I’m also a democratic socialist, so it would be a very different voice from what we have on city council. I would go in with the platform of empowering our communities, focusing on the marginalized and the poor and crafting policies that aren’t for corporations, but for the people. It’s always about people over money. That connects to the Green New Deal.
Philadelphia in the past has had an issue with racism in its gay community, especially after the release of the video with the owner of the bar iCandy using racial slurs against the bar’s Black patrons. Are there ways that you want to work for Philadelphia’s LGBTQ+ community specifically?
We really need a comprehensive approach to dealing with racism, a lot of which is institutionalized. Since that happened, we’ve processed some legislation about sensitivity training for business owners, especially in the gay community, but it’s still evident, and you can see it. I myself am a gay, brown man. We really need to work to focus on issues of inclusion and work to make sure our community is being inclusive amongst ourselves. From an education perspective, we need to teach children about LGBTQ+ inclusion from a curriculum side of things. But also the healthcare aspect of it. In our city, about 33% of our homeless youth identify as LGBTQ+. So we really need to be very aggressive and work so that our community and children from our community aren’t being thrown into this cycle of poverty.
You’re going to be at the top of the ballot come election day.
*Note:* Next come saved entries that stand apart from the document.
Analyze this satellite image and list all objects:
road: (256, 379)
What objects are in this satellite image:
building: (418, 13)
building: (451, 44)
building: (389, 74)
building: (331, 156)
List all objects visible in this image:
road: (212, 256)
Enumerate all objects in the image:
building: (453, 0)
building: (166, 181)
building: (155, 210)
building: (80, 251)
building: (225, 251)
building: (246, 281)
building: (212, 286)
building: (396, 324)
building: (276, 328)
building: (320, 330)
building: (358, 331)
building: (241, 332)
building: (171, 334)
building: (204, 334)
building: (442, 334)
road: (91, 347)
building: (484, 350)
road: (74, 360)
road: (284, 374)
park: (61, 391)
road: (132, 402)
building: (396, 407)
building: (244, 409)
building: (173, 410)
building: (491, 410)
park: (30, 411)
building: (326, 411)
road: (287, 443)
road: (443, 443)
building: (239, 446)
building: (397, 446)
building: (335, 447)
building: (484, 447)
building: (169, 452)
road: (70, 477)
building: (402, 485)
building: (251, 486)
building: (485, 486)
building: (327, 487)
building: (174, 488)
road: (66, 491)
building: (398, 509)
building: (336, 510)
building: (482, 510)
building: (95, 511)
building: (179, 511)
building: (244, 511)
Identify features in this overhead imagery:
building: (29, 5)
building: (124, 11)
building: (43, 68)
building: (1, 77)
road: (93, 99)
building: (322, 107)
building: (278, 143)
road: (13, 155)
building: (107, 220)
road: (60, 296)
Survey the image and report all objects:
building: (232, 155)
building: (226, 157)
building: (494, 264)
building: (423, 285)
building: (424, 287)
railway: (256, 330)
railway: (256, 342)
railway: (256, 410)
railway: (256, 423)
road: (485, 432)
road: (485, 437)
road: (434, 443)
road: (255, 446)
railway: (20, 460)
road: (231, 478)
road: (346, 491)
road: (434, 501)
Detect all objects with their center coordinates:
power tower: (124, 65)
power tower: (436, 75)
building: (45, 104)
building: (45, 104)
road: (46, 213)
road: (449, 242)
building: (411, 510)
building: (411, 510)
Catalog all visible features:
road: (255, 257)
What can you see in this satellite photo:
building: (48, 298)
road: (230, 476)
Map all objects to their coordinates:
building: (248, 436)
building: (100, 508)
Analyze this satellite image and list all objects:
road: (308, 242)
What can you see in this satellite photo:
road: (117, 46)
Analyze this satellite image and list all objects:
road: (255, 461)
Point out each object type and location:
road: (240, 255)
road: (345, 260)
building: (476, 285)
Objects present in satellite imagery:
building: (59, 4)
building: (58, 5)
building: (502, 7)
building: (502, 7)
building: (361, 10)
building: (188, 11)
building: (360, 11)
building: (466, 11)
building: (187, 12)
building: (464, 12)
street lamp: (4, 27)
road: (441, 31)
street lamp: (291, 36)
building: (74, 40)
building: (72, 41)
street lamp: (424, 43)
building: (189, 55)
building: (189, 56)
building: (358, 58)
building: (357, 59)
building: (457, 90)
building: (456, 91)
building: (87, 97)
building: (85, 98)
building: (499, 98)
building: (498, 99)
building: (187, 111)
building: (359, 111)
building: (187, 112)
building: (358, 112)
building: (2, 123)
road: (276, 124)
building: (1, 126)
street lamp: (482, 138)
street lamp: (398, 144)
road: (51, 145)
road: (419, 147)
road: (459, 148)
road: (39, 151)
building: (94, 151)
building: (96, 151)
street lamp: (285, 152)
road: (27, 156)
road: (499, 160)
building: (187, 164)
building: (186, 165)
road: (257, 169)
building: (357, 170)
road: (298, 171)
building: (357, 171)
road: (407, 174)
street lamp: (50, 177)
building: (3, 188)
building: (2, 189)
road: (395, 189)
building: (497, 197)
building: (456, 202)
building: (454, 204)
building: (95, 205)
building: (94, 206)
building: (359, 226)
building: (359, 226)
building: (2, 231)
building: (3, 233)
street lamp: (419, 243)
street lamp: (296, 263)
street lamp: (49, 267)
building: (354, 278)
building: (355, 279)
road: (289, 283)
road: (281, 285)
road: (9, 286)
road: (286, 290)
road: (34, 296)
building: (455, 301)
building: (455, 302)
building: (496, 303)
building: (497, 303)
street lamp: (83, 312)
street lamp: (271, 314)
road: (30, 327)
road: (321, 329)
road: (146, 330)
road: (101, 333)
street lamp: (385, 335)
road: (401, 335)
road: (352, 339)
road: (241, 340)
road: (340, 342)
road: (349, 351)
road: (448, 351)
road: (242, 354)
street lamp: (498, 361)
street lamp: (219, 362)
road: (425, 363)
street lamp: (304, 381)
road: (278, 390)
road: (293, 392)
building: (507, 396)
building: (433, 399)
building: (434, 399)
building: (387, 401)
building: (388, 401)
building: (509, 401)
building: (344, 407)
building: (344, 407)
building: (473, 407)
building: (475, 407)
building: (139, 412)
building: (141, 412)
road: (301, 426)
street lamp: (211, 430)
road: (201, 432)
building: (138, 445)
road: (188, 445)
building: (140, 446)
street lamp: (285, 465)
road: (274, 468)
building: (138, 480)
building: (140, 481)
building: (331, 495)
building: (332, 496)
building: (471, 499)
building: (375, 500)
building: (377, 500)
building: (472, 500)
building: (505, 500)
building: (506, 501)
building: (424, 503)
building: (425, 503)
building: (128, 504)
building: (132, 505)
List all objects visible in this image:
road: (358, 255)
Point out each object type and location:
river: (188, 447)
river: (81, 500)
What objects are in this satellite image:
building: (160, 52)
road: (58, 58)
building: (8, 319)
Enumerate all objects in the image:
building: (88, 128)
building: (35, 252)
What was it like to draw that spot?
Yeah, that was an interesting day. It seems so far away, too. It was just two months ago, but you know that changed the campaign. It allowed for us to get some more visibility and you know from the very beginning, this campaign was about fighting for visibility. Walking into this space being new to the political landscape in Philly and also again coming from communities that generally don’t have wealth, it was hard. A lot of people weren't willing to bet on me and the first ballot position helped us solidify some support but allowed us to run a really good and competitive race, and also to fight for what needs to be done in this city.
Obviously, Philadelphia is changing a lot. What does it mean for you to serve on the city council at a time when the city is going through a rapid gentrification process?
That’s a really big issue — the gentrification and displacement of communities, which has happened because of the policies that we’ve put in place that are for real estate developers and not the people. It is inconceivable that we are displacing long term homeowners, especially communities of color and working class communities. We really need to craft policy that helps long term homeowners stay in their homes. We have a high eviction rate and most of these evictions are single mothers of color. We really need to change the focus. That’s why we need to elect new people to council, because that hasn't been happening. And so to me, that is about safeguarding our neighborhoods, improving our neighborhoods without displacing and gentrifying. That's why affordable housing is a part of my platform, but also economic justice with creating an economy that has to be a green economy.